BOOKLIGHT: The Infinite Moment of Us


Amazon Cover Art

Check out The Infinite Moment of Us.

Julie Bauer, Staff Writer

Lauren Myracle’s The Infinite Moment of Us is a story of summer romance between two recently graduated high school seniors.

Wren, striving to be a perfect daughter, has always fulfilled her parents’ every wish of her. She has achieved all A’s and acceptance into a prestigious college’s med program, but finds herself torn between wanting to please her parents and wanting to take a gap year and do volunteer work in Guatemala. Charlie, who lives with a foster family, has always loved Wren but believes he is not good enough for her. The two make eye contact in the parking lot on the last day of school, and an “intense connection” is born.

Lauren Myracle/YouTube

The Infinite Moment of Us is cheesy, but not the kind the makes you blush and sigh romantically—it’s the kind that makes you rub your forehead in distress. The book will remind you every two pages that Wren and Charlie are made for each other, that nothing can come between them, and that they love each other so much. But it doesn’t make their relationship realistic or change the fact that the novel takes place over about three months and they have been dating for about two of them.

Even worse than the lack of realism in Wren and Charlie’s relationship is its unhealthiness. Both parties are possessive of each other. Wren’s irrational idea that Charlie should drop everything—including a scholarship to attend college and the care of his family—to be with her in Guatemala is presented as valid and romantic.
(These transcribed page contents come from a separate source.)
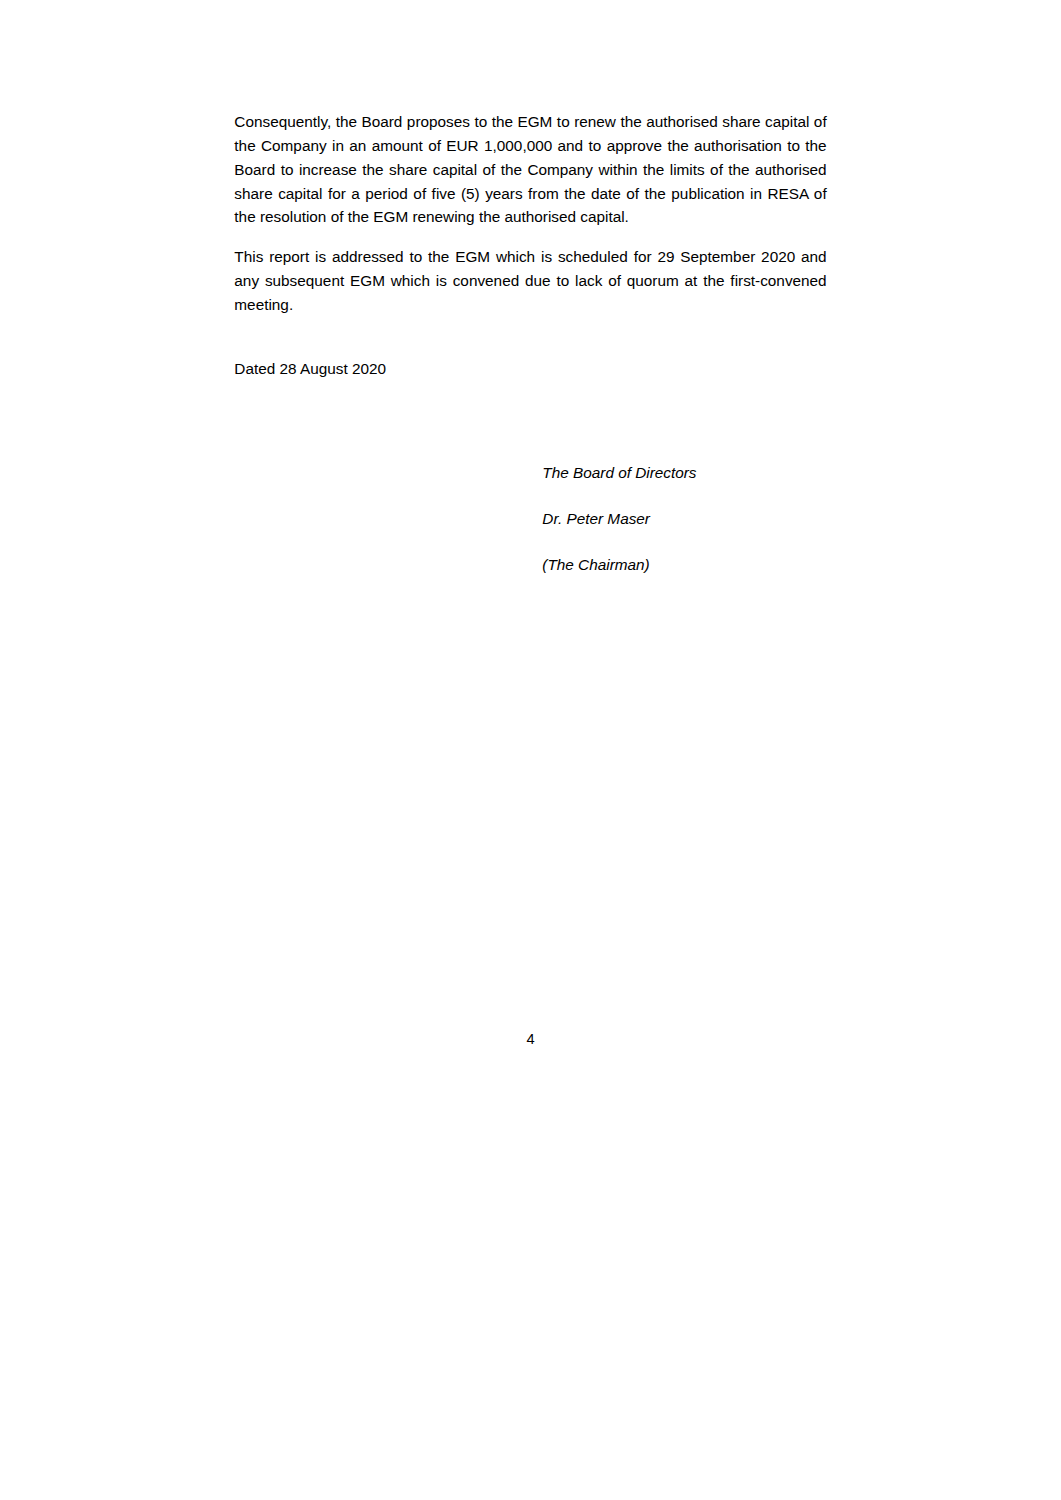Consequently, the Board proposes to the EGM to renew the authorised share capital of the Company in an amount of EUR 1,000,000 and to approve the authorisation to the Board to increase the share capital of the Company within the limits of the authorised share capital for a period of five (5) years from the date of the publication in RESA of the resolution of the EGM renewing the authorised capital.
This report is addressed to the EGM which is scheduled for 29 September 2020 and any subsequent EGM which is convened due to lack of quorum at the first-convened meeting.
Dated 28 August 2020
The Board of Directors
Dr. Peter Maser
(The Chairman)
4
It sets a bad example to impressionable young readers.

Myracle’s writing is plain and mostly dialogue-based, so you don’t get to know Wren and Charlie outside of each other. The novel could have been better if it would have explored Wren’s relationship with her controlling parents more, and shown more development towards their eventual acceptance of Wren’s future plans. Similarly, the novel could have fleshed out Charlie’s complicated feelings towards his foster parents more to give its readers a break from the couple’s constant fawning over each other. Instead, it feels like both characters’ home lives are a nonentity in the narrative.

This novel almost does something right, however. A good part of the second half of the book is dedicated to Wren and Charlie’s sexual relationship. The novel confronts teen sexuality in a realistic way, but it pushes the idea that when a straight couple has sex, they must take up their traditional gender roles. Once again, this idea could be detrimental to the novel’s target audience.

At the very least, The Infinite Moment of Us, with its beautiful cover art and lovely typography, will look good on your shelf and in your hands while you read it.